* _Task brief_
Render the listing from its beginning through the line containing "outdoor parties, placing", inclusive, as a Markdown table with the columns Row and Line. Omit blank lines and the pictures.
[[ Given entries, beginning ]]
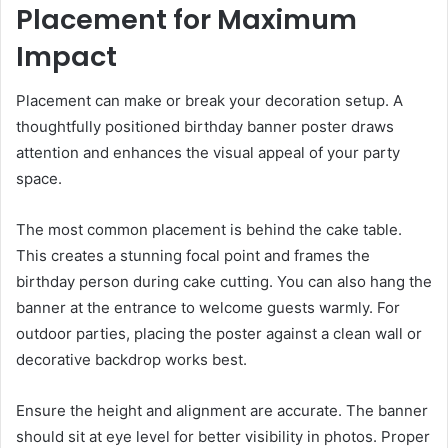
Placement for Maximum
Impact
Placement can make or break your decoration setup. A
thoughtfully positioned birthday banner poster draws
attention and enhances the visual appeal of your party
space.
The most common placement is behind the cake table.
This creates a stunning focal point and frames the
birthday person during cake cutting. You can also hang the
banner at the entrance to welcome guests warmly. For
outdoor parties, placing the poster against a clean wall or
decorative backdrop works best.
Ensure the height and alignment are accurate. The banner
should sit at eye level for better visibility in photos. Proper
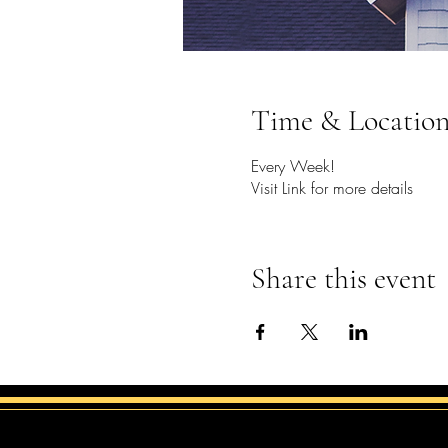
Time & Locatio
Every Week!
Visit Link for more details
Share this event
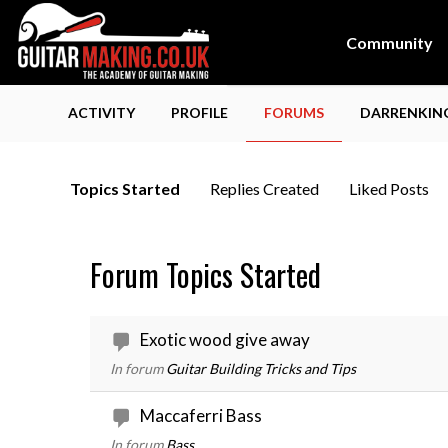
Community
ACTIVITY
PROFILE
FORUMS
DARRENKING
Topics Started
Replies Created
Liked Posts
Forum Topics Started
Exotic wood give away
In forum
Guitar Building Tricks and Tips
Maccaferri Bass
In forum
Bass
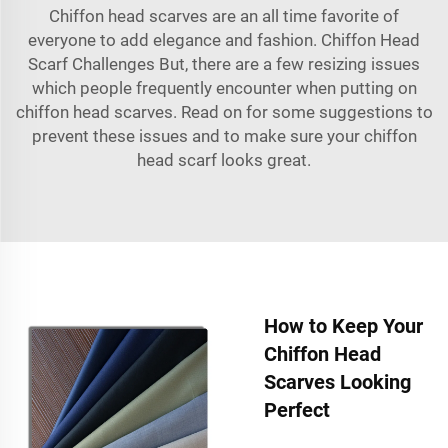
Chiffon head scarves are an all time favorite of
everyone to add elegance and fashion. Chiffon Head
Scarf Challenges But, there are a few resizing issues
which people frequently encounter when putting on
chiffon head scarves. Read on for some suggestions to
prevent these issues and to make sure your chiffon
head scarf looks great.
How to Keep Your
Chiffon Head
Scarves Looking
Perfect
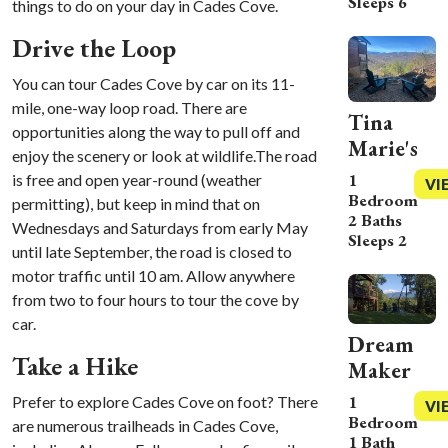
Sleeps 6
things to do on your day in Cades Cove.
Drive the Loop
You can tour Cades Cove by car on its 11-
mile, one-way loop road. There are
Tina
opportunities along the way to pull off and
Marie's
enjoy the scenery or look at wildlife.The road
1
is free and open year-round (weather
VI
Bedroom
permitting), but keep in mind that on
2 Baths
Wednesdays and Saturdays from early May
Sleeps 2
until late September, the road is closed to
motor traffic until 10 am. Allow anywhere
from two to four hours to tour the cove by
car.
Dream
Take a Hike
Maker
1
Prefer to explore Cades Cove on foot? There
VI
Bedroom
are numerous trailheads in Cades Cove,
1 Bath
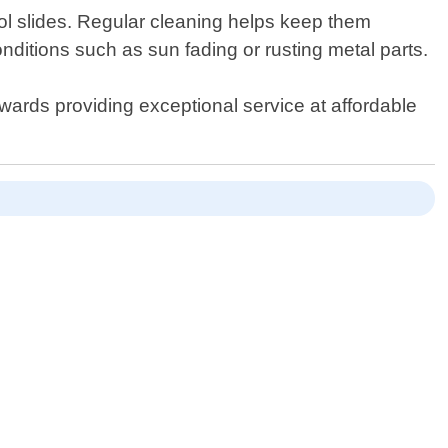
ool slides. Regular cleaning helps keep them
ditions such as sun fading or rusting metal parts.
owards providing exceptional service at affordable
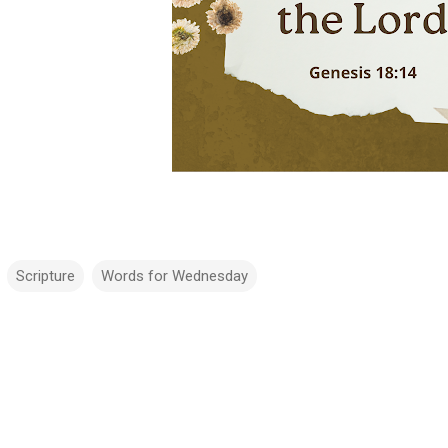
Scripture
Words for Wednesday
m
m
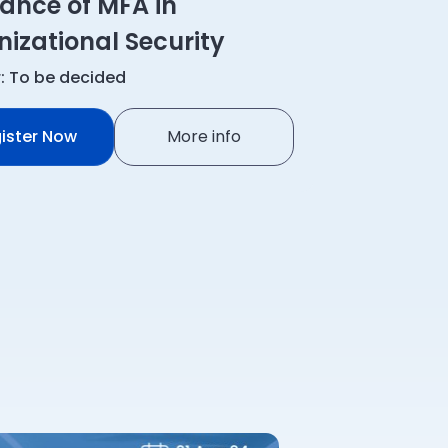
ance of MFA in
izational Security
: To be decided
ister Now
More info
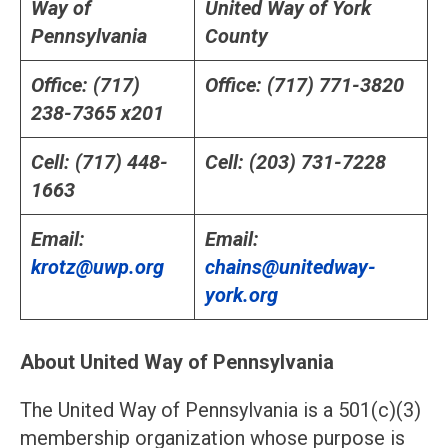
Way of
United Way of York
Pennsylvania
County
Office: (717)
Office: (717) 771-3820
238-7365 x201
Cell: (717) 448-
Cell: (203) 731-7228
1663
Email:
Email:
krotz@uwp.org
chains@unitedway-
york.org
About United Way of Pennsylvania
The United Way of Pennsylvania is a 501(c)(3)
membership organization whose purpose is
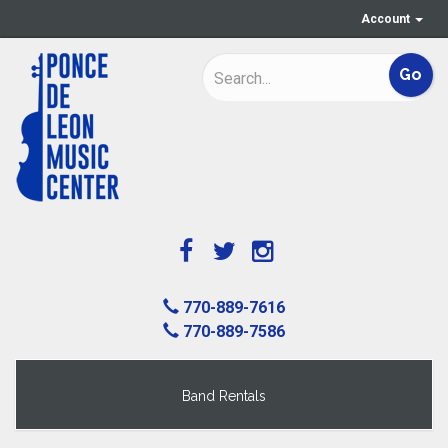
Account
770-889-7616
770-889-7586
Band Rentals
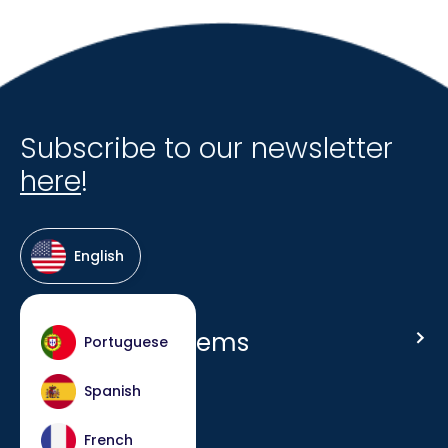
Subscribe to our newsletter
here
!
English
Host Hotel Systems
Portuguese
Homepage
Spanish
Company
French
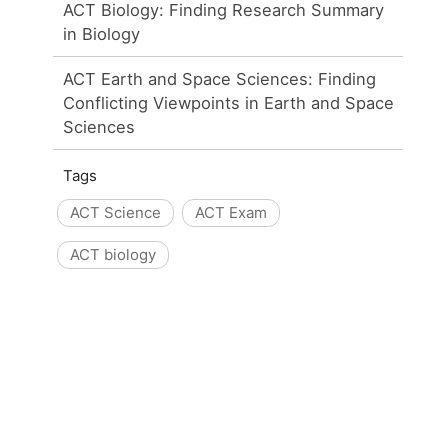
ACT Biology: Finding Research Summary
in Biology
ACT Earth and Space Sciences: Finding
Conflicting Viewpoints in Earth and Space
Sciences
Tags
ACT Science
ACT Exam
ACT biology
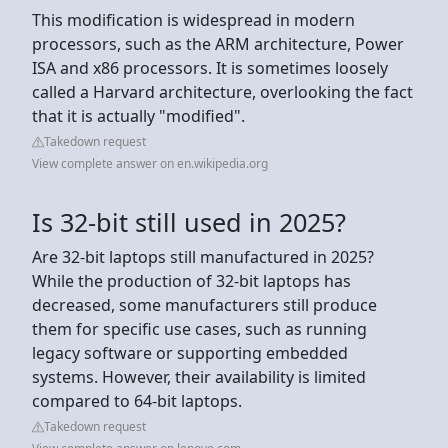
This modification is widespread in modern
processors, such as the ARM architecture, Power
ISA and x86 processors. It is sometimes loosely
called a Harvard architecture, overlooking the fact
that it is actually "modified".
Takedown request
View complete answer on en.wikipedia.org
Is 32-bit still used in 2025?
Are 32-bit laptops still manufactured in 2025?
While the production of 32-bit laptops has
decreased, some manufacturers still produce
them for specific use cases, such as running
legacy software or supporting embedded
systems. However, their availability is limited
compared to 64-bit laptops.
Takedown request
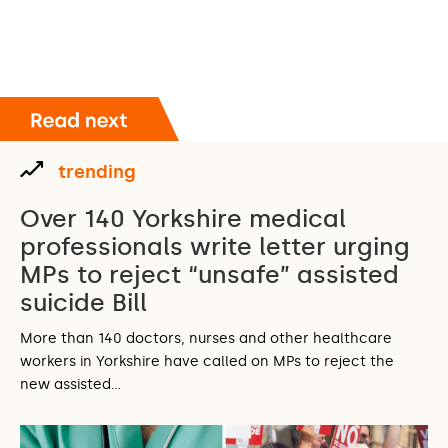
trending
Over 140 Yorkshire medical
professionals write letter urging
MPs to reject “unsafe” assisted
suicide Bill
More than 140 doctors, nurses and other healthcare
workers in Yorkshire have called on MPs to reject the
new assisted…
[[ Given entries, end ]]
* _Your response_
| Row | Line |
|---|---|
| 1 | Placement for Maximum |
| 2 | Impact |
| 3 | Placement can make or break your decoration setup. A |
| 4 | thoughtfully positioned birthday banner poster draws |
| 5 | attention and enhances the visual appeal of your party |
| 6 | space. |
| 7 | The most common placement is behind the cake table. |
| 8 | This creates a stunning focal point and frames the |
| 9 | birthday person during cake cutting. You can also hang the |
| 10 | banner at the entrance to welcome guests warmly. For |
| 11 | outdoor parties, placing the poster against a clean wall or |